I think perhaps the best they could have done would have been to go all-in on Sheppard as a narrator in voiceover the entire episode, and ditched the journal conceit entirely, without inserting Japp into a story he didn’t need to be in. I don’t know. Look, nobody’s asking for Double Indemnity or The Usual Suspects in a Poirot episode, but… come on. Everyone’s already in on the gag here. Why play coy about it?[/spoiler]

Interestingly, this series didn’t air until about 4 years after the close of series 6 – I’m guessing this is when the A&E network picked up the rights and financing with ITV to continue the adventures of our favorite Belgian. And it’s clear that in-universe time has passed as well; Poirot has been retired for a year or so, and has given up Whitehaven Mansions for King’s Abbot in order to grow vegetable marrows in the sort of village you’d expect to find Miss Marple traipsing around in.

And it shows! Poirot’s moustache has grown fuller, and stretches to the ends of his mouth now. Japp’s put on a few pounds and somehow looks even world-wearier than usual (though Philip Jackson probably looked forty-five at his eighth birthday party). Perhaps the best sequence in the entire episode is a short trip back to the dust-covered furniture of Poirot’s old apartment at Whitehaven, where he talks of ghosts and we can see in Suchet’s face the baggage of all the clients he’s failed over the years and the burden of one too many warnings unheeded. (Interestingly, none of this is in the book.)

So in the end, I can’t particularly recommend “The Murder of Roger Ackroyd” to anyone; if you’ve not read the book, go read the book. If you have read the book, then… you’ve read the book! Great! There’s no earthly reason to bother with this, because it fails to expand, illuminate, dramatize, or live up to its source in any conceivable way.

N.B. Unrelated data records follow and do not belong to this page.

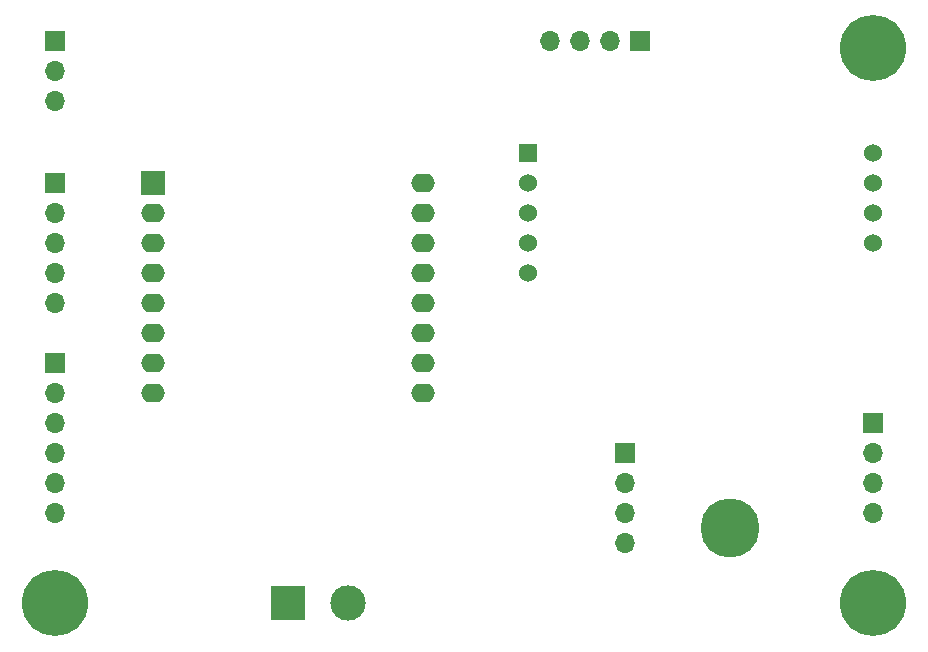
<source format=gbs>
%TF.GenerationSoftware,KiCad,Pcbnew,(6.0.6)*%
%TF.CreationDate,2022-07-17T21:08:35+02:00*%
%TF.ProjectId,esp8266-homenode,65737038-3236-4362-9d68-6f6d656e6f64,rev?*%
%TF.SameCoordinates,Original*%
%TF.FileFunction,Soldermask,Bot*%
%TF.FilePolarity,Negative*%
%FSLAX46Y46*%
G04 Gerber Fmt 4.6, Leading zero omitted, Abs format (unit mm)*
G04 Created by KiCad (PCBNEW (6.0.6)) date 2022-07-17 21:08:35*
%MOMM*%
%LPD*%
G01*
G04 APERTURE LIST*
%ADD10R,2.000000X2.000000*%
%ADD11O,2.000000X1.600000*%
%ADD12R,3.000000X3.000000*%
%ADD13C,3.000000*%
%ADD14R,1.700000X1.700000*%
%ADD15O,1.700000X1.700000*%
%ADD16C,5.600000*%
%ADD17C,5.000000*%
%ADD18R,1.524000X1.524000*%
%ADD19C,1.524000*%
G04 APERTURE END LIST*
D10*
%TO.C,U1*%
X94615000Y-69850000D03*
D11*
X94615000Y-72390000D03*
X94615000Y-74930000D03*
X94615000Y-77470000D03*
X94615000Y-80010000D03*
X94615000Y-82550000D03*
X94615000Y-85090000D03*
X94615000Y-87630000D03*
X117475000Y-87630000D03*
X117475000Y-85090000D03*
X117475000Y-82550000D03*
X117475000Y-80010000D03*
X117475000Y-77470000D03*
X117475000Y-74930000D03*
X117475000Y-72390000D03*
X117475000Y-69850000D03*
%TD*%
D12*
%TO.C,J1*%
X106045000Y-105410000D03*
D13*
X111125000Y-105410000D03*
%TD*%
D14*
%TO.C,J4*%
X155575000Y-90170000D03*
D15*
X155575000Y-92710000D03*
X155575000Y-95250000D03*
X155575000Y-97790000D03*
%TD*%
D16*
%TO.C,REF\u002A\u002A*%
X155575000Y-105410000D03*
%TD*%
%TO.C,REF\u002A\u002A*%
X155575000Y-58420000D03*
%TD*%
D14*
%TO.C,J7*%
X86360000Y-69855000D03*
D15*
X86360000Y-72395000D03*
X86360000Y-74935000D03*
X86360000Y-77475000D03*
X86360000Y-80015000D03*
%TD*%
D14*
%TO.C,J3*%
X86360000Y-57800000D03*
D15*
X86360000Y-60340000D03*
X86360000Y-62880000D03*
%TD*%
D17*
%TO.C,J2*%
X143510000Y-99060000D03*
D14*
X134620000Y-92710000D03*
D15*
X134620000Y-95250000D03*
X134620000Y-97790000D03*
X134620000Y-100330000D03*
%TD*%
D14*
%TO.C,J6*%
X86360000Y-85090000D03*
D15*
X86360000Y-87630000D03*
X86360000Y-90170000D03*
X86360000Y-92710000D03*
X86360000Y-95250000D03*
X86360000Y-97790000D03*
%TD*%
D18*
%TO.C,U4*%
X126365000Y-67310000D03*
D19*
X126365000Y-69850000D03*
X126365000Y-72390000D03*
X126365000Y-74930000D03*
X126365000Y-77470000D03*
X155575000Y-67310000D03*
X155575000Y-69850000D03*
X155575000Y-72390000D03*
X155575000Y-74930000D03*
%TD*%
D14*
%TO.C,J5*%
X135890000Y-57785000D03*
D15*
X133350000Y-57785000D03*
X130810000Y-57785000D03*
X128270000Y-57785000D03*
%TD*%
D16*
%TO.C,REF\u002A\u002A*%
X86360000Y-105410000D03*
%TD*%
M02*

</source>
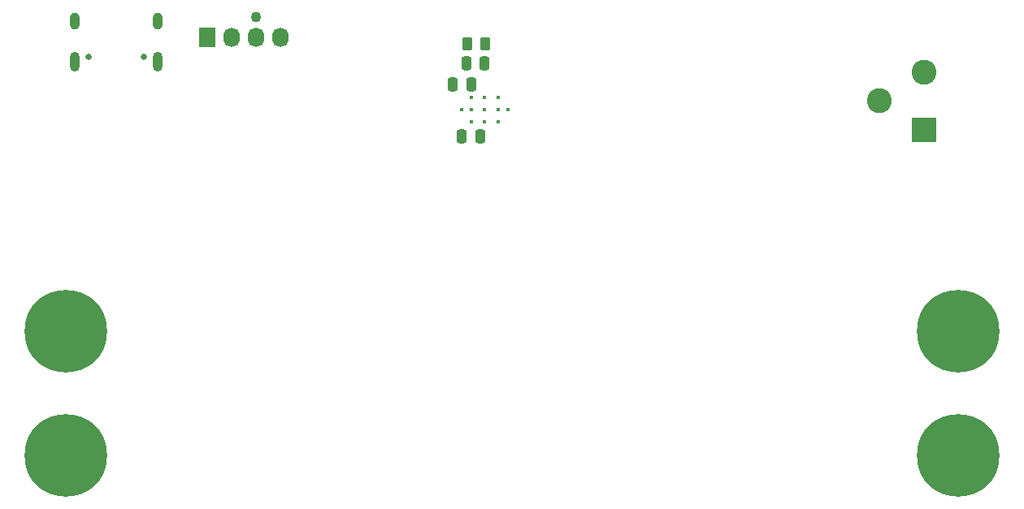
<source format=gbs>
G04 #@! TF.GenerationSoftware,KiCad,Pcbnew,7.0.7-7.0.7~ubuntu22.04.1*
G04 #@! TF.CreationDate,2024-03-15T11:13:54+01:00*
G04 #@! TF.ProjectId,kicad,6b696361-642e-46b6-9963-61645f706362,302*
G04 #@! TF.SameCoordinates,Original*
G04 #@! TF.FileFunction,Soldermask,Bot*
G04 #@! TF.FilePolarity,Negative*
%FSLAX46Y46*%
G04 Gerber Fmt 4.6, Leading zero omitted, Abs format (unit mm)*
G04 Created by KiCad (PCBNEW 7.0.7-7.0.7~ubuntu22.04.1) date 2024-03-15 11:13:54*
%MOMM*%
%LPD*%
G01*
G04 APERTURE LIST*
G04 Aperture macros list*
%AMRoundRect*
0 Rectangle with rounded corners*
0 $1 Rounding radius*
0 $2 $3 $4 $5 $6 $7 $8 $9 X,Y pos of 4 corners*
0 Add a 4 corners polygon primitive as box body*
4,1,4,$2,$3,$4,$5,$6,$7,$8,$9,$2,$3,0*
0 Add four circle primitives for the rounded corners*
1,1,$1+$1,$2,$3*
1,1,$1+$1,$4,$5*
1,1,$1+$1,$6,$7*
1,1,$1+$1,$8,$9*
0 Add four rect primitives between the rounded corners*
20,1,$1+$1,$2,$3,$4,$5,0*
20,1,$1+$1,$4,$5,$6,$7,0*
20,1,$1+$1,$6,$7,$8,$9,0*
20,1,$1+$1,$8,$9,$2,$3,0*%
G04 Aperture macros list end*
%ADD10R,2.600000X2.600000*%
%ADD11C,2.600000*%
%ADD12C,0.400000*%
%ADD13C,0.650000*%
%ADD14O,1.000000X2.100000*%
%ADD15O,1.000000X1.800000*%
%ADD16C,1.100000*%
%ADD17R,1.730000X2.030000*%
%ADD18O,1.730000X2.030000*%
%ADD19C,0.900000*%
%ADD20C,8.600000*%
%ADD21RoundRect,0.250000X0.250000X0.475000X-0.250000X0.475000X-0.250000X-0.475000X0.250000X-0.475000X0*%
%ADD22RoundRect,0.250000X-0.250000X-0.475000X0.250000X-0.475000X0.250000X0.475000X-0.250000X0.475000X0*%
%ADD23RoundRect,0.250000X0.262500X0.450000X-0.262500X0.450000X-0.262500X-0.450000X0.262500X-0.450000X0*%
G04 APERTURE END LIST*
D10*
X150500000Y-73200000D03*
D11*
X150500000Y-67200000D03*
X145800000Y-70200000D03*
D12*
X103291800Y-72388000D03*
X104691800Y-72388000D03*
X106091800Y-72388000D03*
X102291800Y-71108000D03*
X103291800Y-71108000D03*
X104691800Y-71108000D03*
X106091800Y-71108000D03*
X107091800Y-71108000D03*
X103291800Y-69828000D03*
X104691800Y-69828000D03*
X106091800Y-69828000D03*
D13*
X69216000Y-65605000D03*
X63436000Y-65605000D03*
D14*
X70646000Y-66105000D03*
D15*
X70646000Y-61925000D03*
D14*
X62006000Y-66105000D03*
D15*
X62006000Y-61925000D03*
D16*
X80899000Y-61467000D03*
D17*
X75819000Y-63627000D03*
D18*
X78359000Y-63627000D03*
X80899000Y-63627000D03*
X83439000Y-63627000D03*
D19*
X61042000Y-97436000D03*
X154042000Y-97436000D03*
X58761581Y-96491419D03*
X63322419Y-96491419D03*
X151761581Y-96491419D03*
X156322419Y-96491419D03*
X57817000Y-94211000D03*
D20*
X61042000Y-94211000D03*
D19*
X64267000Y-94211000D03*
X150817000Y-94211000D03*
D20*
X154042000Y-94211000D03*
D19*
X157267000Y-94211000D03*
X58761581Y-91930581D03*
X63322419Y-91930581D03*
X151761581Y-91930581D03*
X156322419Y-91930581D03*
X61042000Y-90986000D03*
X154042000Y-90986000D03*
X61042000Y-110436000D03*
X154042000Y-110436000D03*
X58761581Y-109491419D03*
X63322419Y-109491419D03*
X151761581Y-109491419D03*
X156322419Y-109491419D03*
X57817000Y-107211000D03*
D20*
X61042000Y-107211000D03*
D19*
X64267000Y-107211000D03*
X150817000Y-107211000D03*
D20*
X154042000Y-107211000D03*
D19*
X157267000Y-107211000D03*
X58761581Y-104930581D03*
X63322419Y-104930581D03*
X151761581Y-104930581D03*
X156322419Y-104930581D03*
X61042000Y-103986000D03*
X154042000Y-103986000D03*
D21*
X104700000Y-66300000D03*
X102800000Y-66300000D03*
D22*
X102301000Y-73914000D03*
X104201000Y-73914000D03*
D21*
X103300000Y-68500000D03*
X101400000Y-68500000D03*
D23*
X104712500Y-64300000D03*
X102887500Y-64300000D03*
M02*

</source>
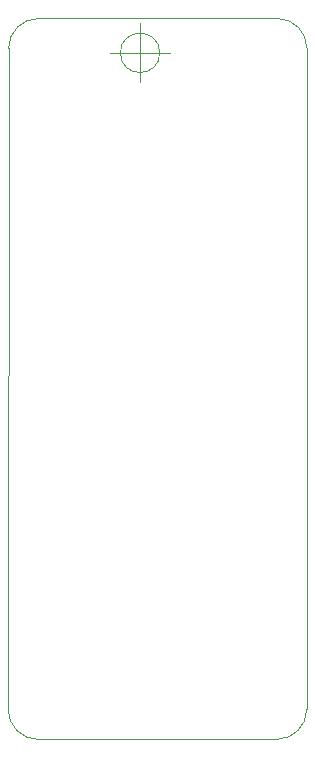
<source format=gm1>
G04 #@! TF.GenerationSoftware,KiCad,Pcbnew,(6.0.9)*
G04 #@! TF.CreationDate,2022-11-21T00:29:48+13:00*
G04 #@! TF.ProjectId,LAN-Module-PoE,4c414e2d-4d6f-4647-956c-652d506f452e,rev?*
G04 #@! TF.SameCoordinates,Original*
G04 #@! TF.FileFunction,Profile,NP*
%FSLAX46Y46*%
G04 Gerber Fmt 4.6, Leading zero omitted, Abs format (unit mm)*
G04 Created by KiCad (PCBNEW (6.0.9)) date 2022-11-21 00:29:48*
%MOMM*%
%LPD*%
G01*
G04 APERTURE LIST*
G04 #@! TA.AperFunction,Profile*
%ADD10C,0.100000*%
G04 #@! TD*
G04 APERTURE END LIST*
D10*
X52000000Y-32500000D02*
X31790000Y-32500000D01*
X31790000Y-32500000D02*
G75*
G03*
X29250000Y-35040000I0J-2540000D01*
G01*
X54500000Y-35000000D02*
G75*
G03*
X52000000Y-32500000I-2500000J0D01*
G01*
X51960000Y-93540000D02*
G75*
G03*
X54500000Y-91000000I0J2540000D01*
G01*
X29210000Y-91000000D02*
G75*
G03*
X31750000Y-93540000I2540000J0D01*
G01*
X29250000Y-35040000D02*
X29210000Y-91000000D01*
X31750000Y-93540000D02*
X51960000Y-93540000D01*
X54500000Y-91000000D02*
X54500000Y-35000000D01*
X42046666Y-35420000D02*
G75*
G03*
X42046666Y-35420000I-1666666J0D01*
G01*
X37880000Y-35420000D02*
X42880000Y-35420000D01*
X40380000Y-32920000D02*
X40380000Y-37920000D01*
M02*

</source>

How could it do otherwise?

Also telling: the full introductory credit sequence and theme is gone, replaced instead by a brief logo and a single strain of the now-familiar theme. You can absolutely see the direction this series will be taking in just another series or two: more serious, less whimsical, darker in tone as Poirot begins to reckon with a life spent ferreting out evil. Look, the series still has legitimately great moments and episodes ahead, believe me. And the coming turn into darkness is one that sees Suchet performing at his absolute apex with more complex, psychological material.

But I wish Hercule Poirot had never retired from work and come here to grow vegetable marrows.